23 dezembro, 2024

ERA NOITE DE NATAL

 


Era noite de Natal 

A família era grande, no Natal não havia iluminações de rua, apenas havia uma luz a iluminar o campanário da igreja da aldeia, e a grande fogueira, tradição milenar, que remete a cultos pagãos, ligados aos solstícios, nas comunidades rurais.

A minha família, no Natal, cada um fazia as refeições nas suas casas. As casas eram pequenas e penso que nem haveria mesa para acolher mais de dezanove pessoas, com pratos, talheres, copos, mais a luxúria gastronómica natalícia.

Na casa dos meus pais, a árvore de natal já estava feita na semana anterior e o presépio organizado em cima do musgo verdadeiro, num canto da sala. A minha mãe, com a ajuda das filhas, organizava a consoada e o almoço de Natal. Nem supermercados havia e pouco se comprava, tudo se fazia no grande fogão a lenha, que despachava vários cozinhados aos mesmo tempo e ainda um forno para fazer o bolo-rei.

Iniciava-se já no dia 23 a preparação da abóbora e da chila, para as respectivas fritas. No dia 24, éramos quatro à volta do fogão, ao som do sino da igreja que começava a tocar depois do meio-dia. A nossa casa perfumava-se de canela, purificando o ambiente e atraindo a boa sorte.

Jantávamos, o que era estritamente tradicional, arroz de polvo, roupa velha (em terra de pobres, o bacalhau tinha que render para várias refeições), polvo frito, bolos de bacalhau, rabanadas, fritas de abóbora, sonhos, aletria e o melhor bolo-rei do mundo, que só a minha mãe sabia fazer, com a massa ligeiramente adocicada com rum e bem recheada de pinhões, seguindo a receita do famoso Pantagruel.

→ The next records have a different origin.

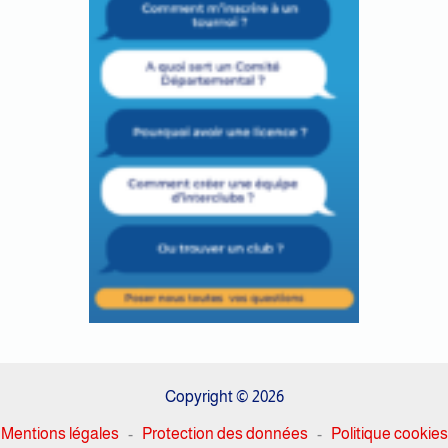
Copyright © 2026
Mentions légales
-
Protection des données
-
Politique cookies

Depois de tudo arrumado e limpo, saíamos todos de casa, íamos levar uma parte da ceia a uma família pobre, passávamos rapidamente em casa do tio Alberto e da tia Matilde e seguíamos para casa da avó Felisbela, onde se reuniam todos os primos e tios, irmãos do meu pai. Os mais novos iam para uma sala e os mais velhos ficavam noutra. Esqueci-me de referir que o aquecimento era feito pelo velho fogão de lenha e braseiras, que contrastavam com a noite gelada que decorria lá fora. Já ninguém queria comer, queríamos conversar, contar estórias e recordar os Natais anteriores.

Jogávamos às damas e ao rapa (Rapa, Tira, Deixa, Põe – jogo de origem judaica), apostando confeitos de açúcar e pinhões, que íamos tirando das pinhas do pinheiro-manso, depois com as cartas, jogávamos ao mafarrico, os mais crescidos faziam batota e o jogo sempre terminava, numa grande algazarra. Por vezes os mais velhos vinham para a nossa sala, porque era mais animada. Com a minha avó Felisbela poderia sempre surgir um momento de cantoria, uma música de Natal ou uma música antiga, valia tudo e em simultâneo entretinha um dos netos brincando à cama do gato.

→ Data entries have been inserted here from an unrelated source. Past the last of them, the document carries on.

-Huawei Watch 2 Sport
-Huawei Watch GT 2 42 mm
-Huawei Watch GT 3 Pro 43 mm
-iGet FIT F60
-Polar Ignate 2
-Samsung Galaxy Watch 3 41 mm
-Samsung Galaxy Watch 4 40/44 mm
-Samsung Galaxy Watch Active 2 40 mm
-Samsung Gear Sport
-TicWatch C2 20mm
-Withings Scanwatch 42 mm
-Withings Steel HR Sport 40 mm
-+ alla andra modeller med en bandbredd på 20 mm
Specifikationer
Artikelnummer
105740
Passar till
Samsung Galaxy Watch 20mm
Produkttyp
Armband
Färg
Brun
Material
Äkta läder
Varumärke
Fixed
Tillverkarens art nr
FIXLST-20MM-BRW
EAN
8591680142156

Circulavam os figos secos, guardados num saco enfarinhado, as passas ou os cachos de uvas ainda resistentes, as nozes, avelãs e amêndoas, partidas na hora. Ocasionalmente íamos dar “uma carreira” no sino, porque a igreja situava-se ao lado da casa da nossa avó, e nesse dia o campanário abria-se para esse fim, tocar no sino. Deim, deim, deim, dom, deim, deim, dom…

Os mais velhos, dos mais novos, tinham direito a um cálice de vinho do Porto, Lacrima Christi, que o nosso tio Manuel, o mais divertido, reservava para aquela noite especial, já arrumado junto ao escano, e os cálices em filinha sobre a masseira. Os mais novos apenas bebiam uma pinguinha no fundo do cálice ou uma jeropiga “batizada”. Abria-se a garrafa com grande aparato, os brindes eram divertidos, e ruidosos, porque todos nos excedíamos no discurso, na alegria e na gargalhada.

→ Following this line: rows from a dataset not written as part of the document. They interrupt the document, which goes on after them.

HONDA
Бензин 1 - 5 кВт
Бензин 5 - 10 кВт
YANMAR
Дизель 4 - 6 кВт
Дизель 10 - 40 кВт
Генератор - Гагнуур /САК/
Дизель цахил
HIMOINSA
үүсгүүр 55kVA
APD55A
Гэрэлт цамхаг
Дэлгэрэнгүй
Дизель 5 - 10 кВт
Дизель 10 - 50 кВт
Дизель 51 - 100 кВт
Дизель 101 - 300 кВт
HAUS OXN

Nessa noite não havia presentes e quem os trazia, era o Menino Jesus durante a noite e só se viam no dia seguinte, coisas simples, onde se valorizava mais a surpresa, do que o conteúdo. Quando a fogueira da aldeia já estava de bom tamanho, todos vestíamos os casacões e as samarras para ir até junto dela, e sentir aquele calor vibrante e o barulho do fogo a consumir a grande pira de lenha. Ali se reuniam novamente outros familiares e amigos.

Eu olhava o céu desejando muito ver uma estrela-cadente, como sinal de sorte e boa aventurança, e para pedir um desejo. Era noite de Natal.